One of the biggest problems with current data reduction systems is in coding stereo (or surround) material. This is primarily because many perceptual models are not sophisticated enough to cope with 'stereo unmasking'. This is a phenomenon whereby, although a quiet signal in one channel might be masked by louder elements in the same channel, in the context of stereo monitoring its spatial position (determined by the relative levels between the two channels) effectively unmasks it, revealing it as a separate and identifiable signal.
Imagine, for example, a rhythm guitar panned three-quarters towards the left, behind the rest of the instrumentation in a complex mix. The perceptual coder might decide that the (quiet) guitar in the right channel is masked by everything else going on, although it is sufficiently loud in the left to remain audible. Consequently, the guitar might be removed from the right channel as part of the data reduction with the result that, when listening in stereo, it will appear to be positioned hard left instead of three-quarters left. In practice, it is more likely that some frequency components of the guitar (for example harmonics) will be removed while others are retained, and so the image of the guitar will become blurred.

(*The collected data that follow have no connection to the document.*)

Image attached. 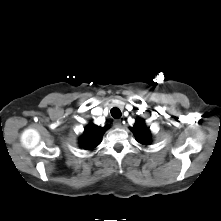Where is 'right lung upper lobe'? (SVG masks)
<instances>
[{
  "instance_id": "right-lung-upper-lobe-1",
  "label": "right lung upper lobe",
  "mask_w": 221,
  "mask_h": 221,
  "mask_svg": "<svg viewBox=\"0 0 221 221\" xmlns=\"http://www.w3.org/2000/svg\"><path fill=\"white\" fill-rule=\"evenodd\" d=\"M108 127V125L99 127L92 123L88 125L80 138V146L87 150H91L98 146L102 140V135Z\"/></svg>"
}]
</instances>
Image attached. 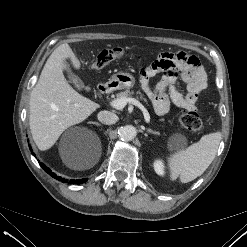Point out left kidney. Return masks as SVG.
Instances as JSON below:
<instances>
[{"label":"left kidney","mask_w":247,"mask_h":247,"mask_svg":"<svg viewBox=\"0 0 247 247\" xmlns=\"http://www.w3.org/2000/svg\"><path fill=\"white\" fill-rule=\"evenodd\" d=\"M155 172L163 176L165 174L164 164L161 160H156L153 164Z\"/></svg>","instance_id":"obj_1"}]
</instances>
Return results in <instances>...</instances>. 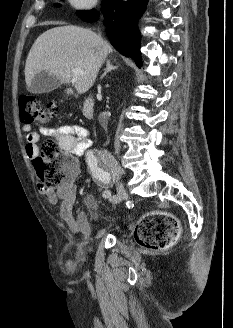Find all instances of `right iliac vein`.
I'll use <instances>...</instances> for the list:
<instances>
[{
	"label": "right iliac vein",
	"mask_w": 233,
	"mask_h": 328,
	"mask_svg": "<svg viewBox=\"0 0 233 328\" xmlns=\"http://www.w3.org/2000/svg\"><path fill=\"white\" fill-rule=\"evenodd\" d=\"M104 156L111 167L113 180L116 183L117 194L109 199L110 204L115 205L126 197V191L121 181L122 170L116 158L109 151L104 150Z\"/></svg>",
	"instance_id": "obj_1"
}]
</instances>
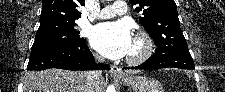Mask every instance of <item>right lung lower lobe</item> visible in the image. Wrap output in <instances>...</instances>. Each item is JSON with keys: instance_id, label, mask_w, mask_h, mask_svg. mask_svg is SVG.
Segmentation results:
<instances>
[{"instance_id": "98d812e1", "label": "right lung lower lobe", "mask_w": 225, "mask_h": 92, "mask_svg": "<svg viewBox=\"0 0 225 92\" xmlns=\"http://www.w3.org/2000/svg\"><path fill=\"white\" fill-rule=\"evenodd\" d=\"M59 68L67 70H108L107 64H96L86 42L76 45L31 51L28 70Z\"/></svg>"}]
</instances>
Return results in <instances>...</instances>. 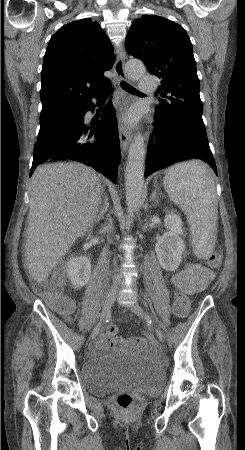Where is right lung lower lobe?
<instances>
[{
  "label": "right lung lower lobe",
  "instance_id": "right-lung-lower-lobe-1",
  "mask_svg": "<svg viewBox=\"0 0 245 450\" xmlns=\"http://www.w3.org/2000/svg\"><path fill=\"white\" fill-rule=\"evenodd\" d=\"M107 89L108 84L91 98L100 101L111 91ZM91 98L57 117L47 133L38 138L30 176L37 165L47 159H71L88 164L117 183L121 155L114 108L107 103L102 109L101 120L89 123L84 116L95 108Z\"/></svg>",
  "mask_w": 245,
  "mask_h": 450
}]
</instances>
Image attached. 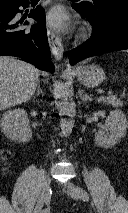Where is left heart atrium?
Instances as JSON below:
<instances>
[{
  "label": "left heart atrium",
  "instance_id": "1",
  "mask_svg": "<svg viewBox=\"0 0 128 213\" xmlns=\"http://www.w3.org/2000/svg\"><path fill=\"white\" fill-rule=\"evenodd\" d=\"M46 23L52 29H64L68 24V17L65 10L61 7L51 9L46 16Z\"/></svg>",
  "mask_w": 128,
  "mask_h": 213
}]
</instances>
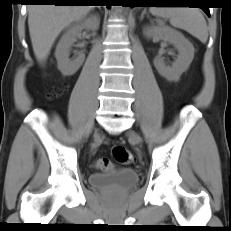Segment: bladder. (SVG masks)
I'll return each mask as SVG.
<instances>
[{
    "label": "bladder",
    "mask_w": 231,
    "mask_h": 231,
    "mask_svg": "<svg viewBox=\"0 0 231 231\" xmlns=\"http://www.w3.org/2000/svg\"><path fill=\"white\" fill-rule=\"evenodd\" d=\"M139 176L132 169H119L88 176L89 185L106 192H124L138 184Z\"/></svg>",
    "instance_id": "bladder-1"
}]
</instances>
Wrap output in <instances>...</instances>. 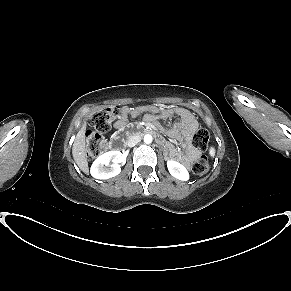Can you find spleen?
<instances>
[{
  "mask_svg": "<svg viewBox=\"0 0 291 291\" xmlns=\"http://www.w3.org/2000/svg\"><path fill=\"white\" fill-rule=\"evenodd\" d=\"M210 155H211V156H214V155H215V149H214V148H211V149H210Z\"/></svg>",
  "mask_w": 291,
  "mask_h": 291,
  "instance_id": "1",
  "label": "spleen"
}]
</instances>
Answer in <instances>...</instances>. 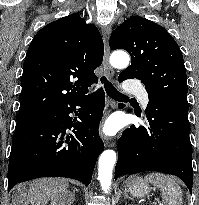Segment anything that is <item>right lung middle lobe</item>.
<instances>
[{
  "mask_svg": "<svg viewBox=\"0 0 199 205\" xmlns=\"http://www.w3.org/2000/svg\"><path fill=\"white\" fill-rule=\"evenodd\" d=\"M46 116L44 115H38V116H32V117H24V118H16L17 119V124L15 128V132L21 131L30 125L36 123L37 121L43 119Z\"/></svg>",
  "mask_w": 199,
  "mask_h": 205,
  "instance_id": "dd1d6c3e",
  "label": "right lung middle lobe"
}]
</instances>
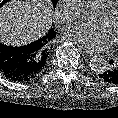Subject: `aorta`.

Although this is perhaps an exaggerated example, I hope the point is clear: data reduction systems can impose instability in stereo images if they are not very carefully designed.
One solution is to treat the signal as M-S (middle and side) components rather than L-R (left-right) components. This takes advantage of the fact that most loud signals sit in the centre of the stereo image (middle in M-S) and are therefore common to both channels, leading to a lot of redundancy. By dealing with stereo in this way, a greater proportion of the data rate can be allocated to the side signals that convey imaging information. This is often called Joint Stereo Mode.
Data reduction systems necessarily reduce the amount of data, so it stands to reason that multi-generation processing will lead to quality loss. The MPEG algorithms seem to be slightly less prone to this, but it remains a general problem with all systems. Things are worst when different data reduction systems are cascaded, in which case the quality deteriorates very quickly indeed. The symptoms usually become apparent after two or three generations in the form of vague stereo imaging, noise modulation, a harshness to the sound, aliasing, and increased background (quantising) noise.
In general, it is wise to avoid recording a complex mix on a data-reduced format if any subsequent processing or copying is envisaged. It would also be sensible to avoid recording stereo source material on data-reduced systems wherever possible, but single mono sources (eg. individual tracks on a multitrack) will not be noticeably affected by data reduction.